Task data:
_ _ _ _ _ _ _

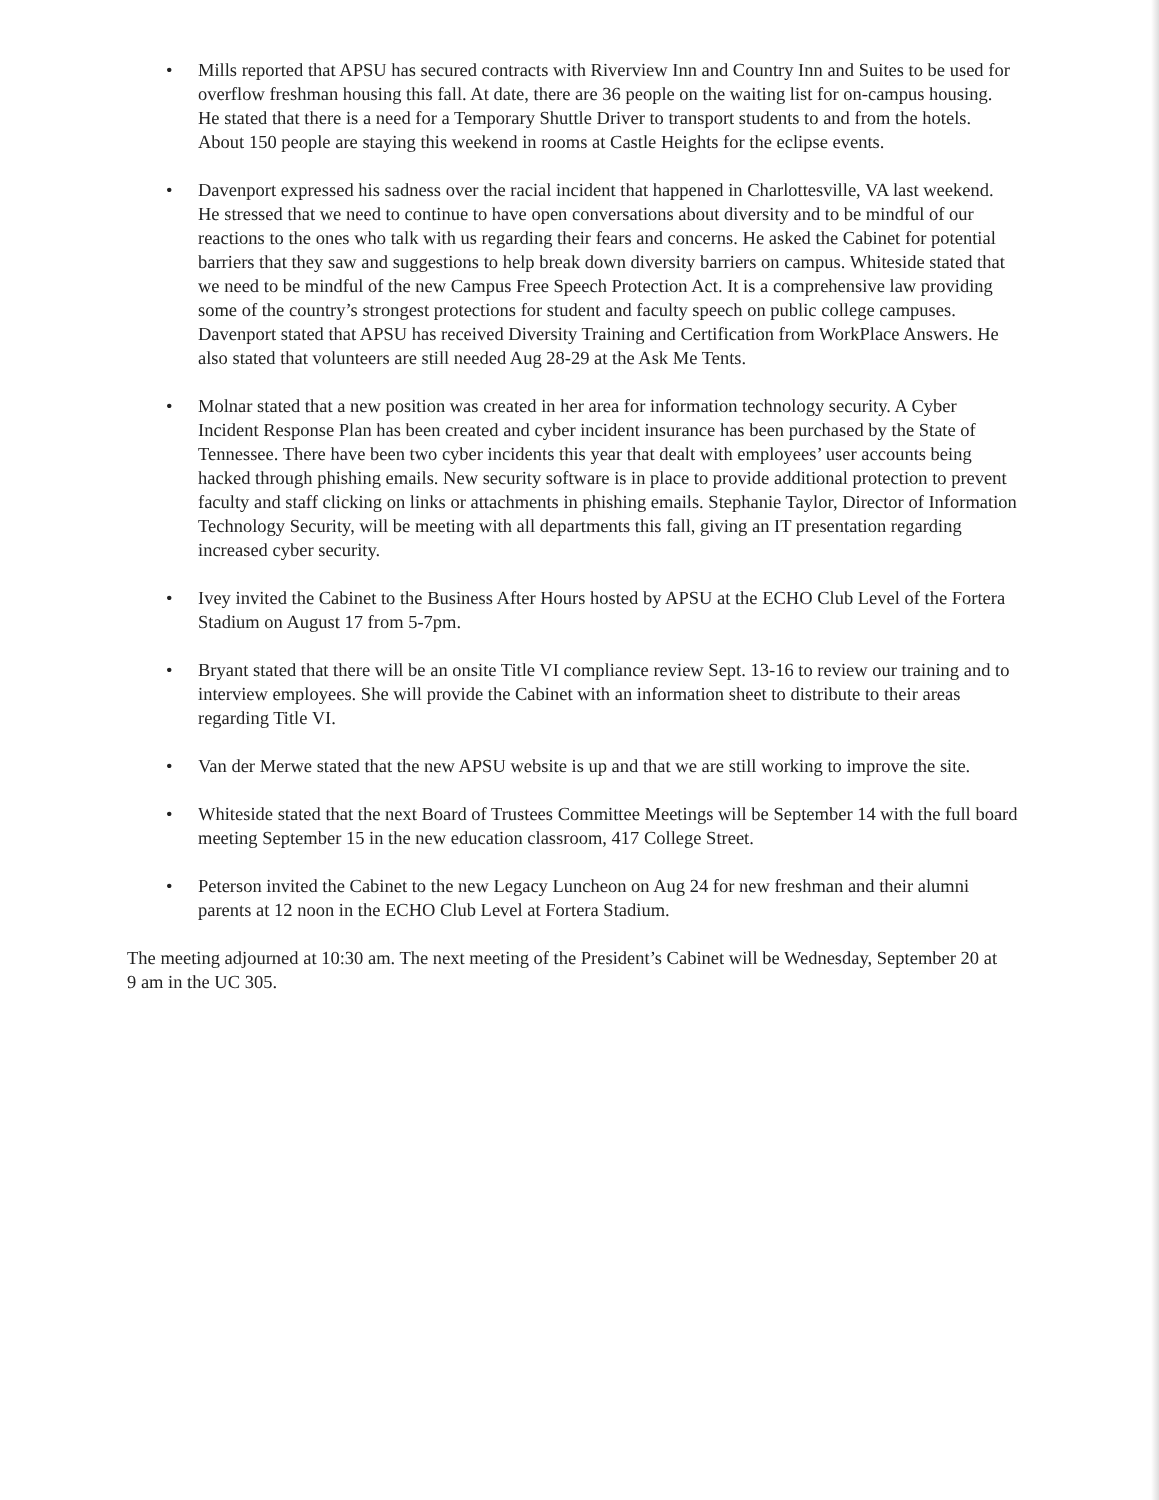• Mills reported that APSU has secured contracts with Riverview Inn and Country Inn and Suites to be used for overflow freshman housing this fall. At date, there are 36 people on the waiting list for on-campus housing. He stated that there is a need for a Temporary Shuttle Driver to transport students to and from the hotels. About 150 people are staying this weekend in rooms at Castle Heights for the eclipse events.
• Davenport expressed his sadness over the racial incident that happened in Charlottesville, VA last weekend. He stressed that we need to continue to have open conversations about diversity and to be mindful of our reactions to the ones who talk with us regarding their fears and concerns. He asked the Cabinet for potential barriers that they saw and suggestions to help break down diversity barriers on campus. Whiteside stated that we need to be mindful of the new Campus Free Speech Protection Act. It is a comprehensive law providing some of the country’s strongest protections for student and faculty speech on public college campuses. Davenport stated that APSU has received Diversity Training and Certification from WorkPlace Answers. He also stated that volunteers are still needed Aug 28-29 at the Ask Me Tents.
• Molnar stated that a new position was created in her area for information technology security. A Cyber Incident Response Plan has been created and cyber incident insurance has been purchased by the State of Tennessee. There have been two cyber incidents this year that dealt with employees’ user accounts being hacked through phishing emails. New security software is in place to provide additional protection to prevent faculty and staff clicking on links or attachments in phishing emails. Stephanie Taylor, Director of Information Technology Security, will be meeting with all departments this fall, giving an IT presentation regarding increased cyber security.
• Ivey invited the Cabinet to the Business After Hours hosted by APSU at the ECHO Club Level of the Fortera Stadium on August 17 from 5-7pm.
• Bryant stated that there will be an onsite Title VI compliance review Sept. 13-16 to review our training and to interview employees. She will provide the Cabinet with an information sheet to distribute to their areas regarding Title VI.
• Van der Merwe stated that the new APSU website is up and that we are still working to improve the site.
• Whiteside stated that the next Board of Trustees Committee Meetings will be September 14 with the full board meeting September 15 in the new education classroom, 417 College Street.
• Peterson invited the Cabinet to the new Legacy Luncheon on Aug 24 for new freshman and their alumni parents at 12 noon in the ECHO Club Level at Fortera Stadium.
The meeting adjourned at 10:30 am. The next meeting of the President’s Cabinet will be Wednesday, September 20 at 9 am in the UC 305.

_ _ _ _ _ _ _

Task details:
Lines that hold the word "next" are the ones to copy from the entries above.

Answer space:
• Whiteside stated that the next Board of Trustees Committee Meetings will be September 14 with the full board meeting September 15 in the new education classroom, 417 College Street.
The meeting adjourned at 10:30 am. The next meeting of the President’s Cabinet will be Wednesday, September 20 at 9 am in the UC 305.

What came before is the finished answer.